The following article contains spoilers.
Through sheer might and successful long-term planning, Disney, through its control of both Marvel and Lucasfilm, has become the epicenter of the geek universe. The company steers Hollywood’s two most successful movie franchises, the Avengers saga and a revitalized Star Wars universe, and has over the past half-decade perfected the art of fan service. But thanks to a single line of dialogue in its latest film, Captain America: Civil War, Disney has seemingly blown up any chance of the ultimate fan event: A Star Wars-Marvel crossover.
During the gigantic battle royale that marks the apex of directors Joe and Anthony Russo’s new blockbuster, Spider-Man is portrayed as a fresh-faced geek just excited to meet his heroes (even if he has to fight half of them).
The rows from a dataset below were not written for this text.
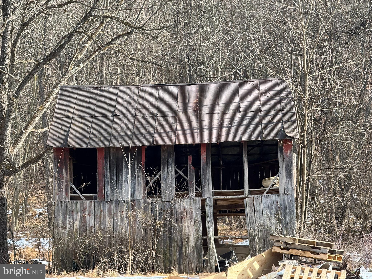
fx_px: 1290
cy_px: 140
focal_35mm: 120
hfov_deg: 16.4
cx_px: 186
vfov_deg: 12.3
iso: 50
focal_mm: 15.66
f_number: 2.8
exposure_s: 1/236
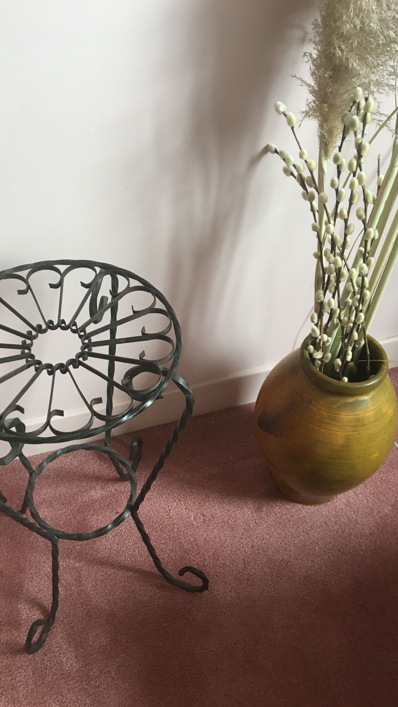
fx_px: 600
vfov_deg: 61.0
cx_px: 151
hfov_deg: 36.5
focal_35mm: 32
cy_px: 351
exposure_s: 1/33
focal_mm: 4.15
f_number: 2.2
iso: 125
He’s also a boy genius with a love of retro tech, and when he’s faced with the challenge of taking down a very giant nemesis, he quickly concocts a plan inspired by science fiction; after all, he’s still very new to this superhero thing, so he doesn’t have much practical experience to fall back on.
As he swings through the air, he asks his fellow Team Iron Man combatants if they’d ever seen that old movie, The Empire Strikes Back. Then proceeds to use his webbing like Luke used his T-47’s tow cables to trip up the AT-ATs in the battle on Hoth. It’s a funny moment that highlights his youth. Tony Stark was definitely alive when it hit theaters in 1980 — and shows off Peter Parker’s quick thinking and ingenuity. But it also carries some mind-blowing connotations, if you think hard enough about it (and considering the fan bases involved, people will).
For the most part, the Marvel movies have avoided too many pop culture references, so as to stay accessible in the coming years; Captain America’s famous to-do list from The Winter Soldier had timeless references like Nirvana, Rocky, and I Love Lucy. There’s no doubt that Star Wars is just as immortal, and unlikely to confuse anyone who streams Civil War 15 years from now (probably before watching the Cap reboot, let’s be honest). So in that respect, it’s no big surprise that the Russos, who also directed Winter Soldier, would pick such a safe reference. It’s very funny to think that Spider-Man sits at home watching Star Wars, which in his super world is fictional.
But there’s more to it than that. Star Wars very famously takes place a long time ago, in a galaxy far, far away. So sure, it’s not as if there was much of a logical chance that Captain America and co. would run into a Wookiee or have to deal with a pesky Ewok at any point in their adventures on earth. But with Guardians of the Galaxy taking place in space and the upcoming Doctor Strange involving whole different dimensions, it’s not unreasonable to think that they could run into one another if Disney so willed it.
And why wouldn’t they? They invented that sort of thing. The current rush for sustainable intellectual properties —which Disney foresaw and then helped trigger with its purchases of Marvel and Lucasfilm — has made crossover events a sort of ultimate prize for entertainment conglomerates. Captain America: Civil War is in and of itself a major crossover event, combining characters from a handful of movies into a superhero smorgasbord that will make far more money than any solo adventure can earn; it seems obvious now, but 2012’s The Avengers was a major gamble that brought everyone together. Sony gave up sole rights to Spider-Man just so it could cash in on the multiplying effect.
This is what Warner Bros. was aiming for when it made Batman V Superman: Dawn of Justice, and the disappointment of that film, both critically and at the box office, shows just how hard it is to pull off.
Fans had their hopes for a Star Wars-Marvel crossover raised when Stan Lee mused on the topic in January. Speaking to The Big Issue, the 93-year-old Marvel mastermind said, “If [Disney] feels that incorporating Star Wars with the Marvel characters will be very successful, they’ll find a way to do it. Can you imagine Spider-Man saying, ‘May the force be with you’? It may come to that!”
It turns out the Spidey did make a Star Wars reference, but not in the way Lee suggested. The joke in Civil War makes Lee’s idea much more difficult. There’d have to be a hokey “Wow, you’re real?!” moment, at the very least — though in a world of Norse gods coming to Earth and AI systems turning into purple humanoids, it’s not totally far-fetched. After all, Marvel does print the Star Wars comic books now.